> **EXERCISE GOAL**:
Write out again, exactly, the lines below starting at the one with "Table 3. As" and ending at the one with "Table 4: Mean".

> **INPUT RECORDS**:
========
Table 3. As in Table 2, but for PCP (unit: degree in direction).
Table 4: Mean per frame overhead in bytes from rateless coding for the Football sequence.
========
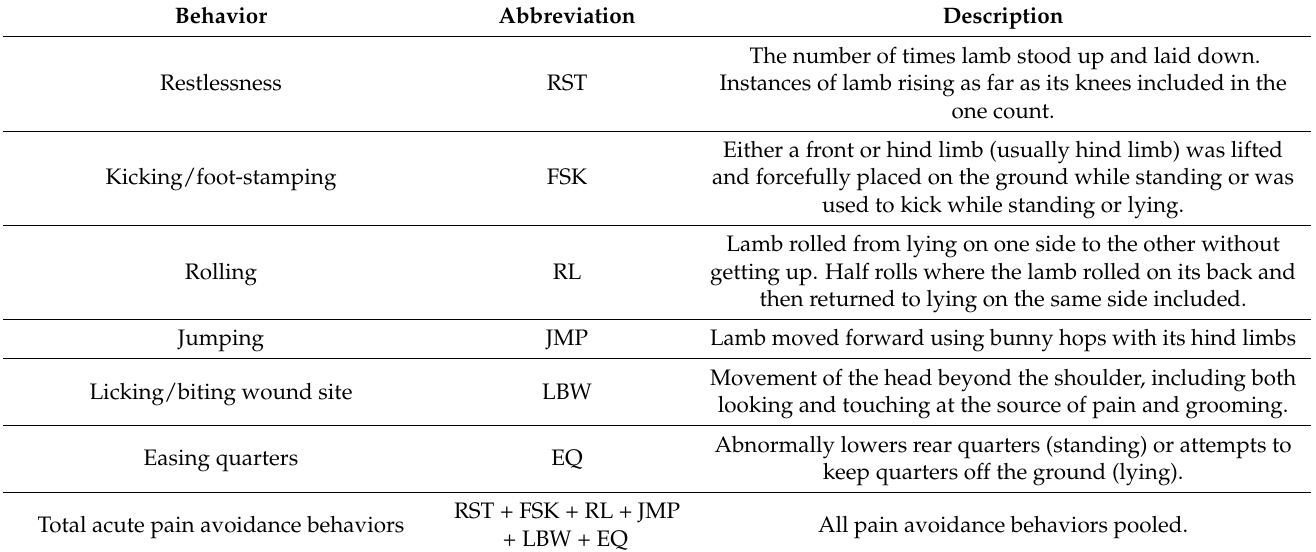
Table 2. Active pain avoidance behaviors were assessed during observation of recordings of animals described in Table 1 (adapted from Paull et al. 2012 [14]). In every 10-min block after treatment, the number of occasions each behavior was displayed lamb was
========
> **ANSWER FOR THIS EXERCISE**:
Table 3. As in Table 2, but for PCP (unit: degree in direction).
Table 4: Mean per frame overhead in bytes from rateless coding for the Football sequence.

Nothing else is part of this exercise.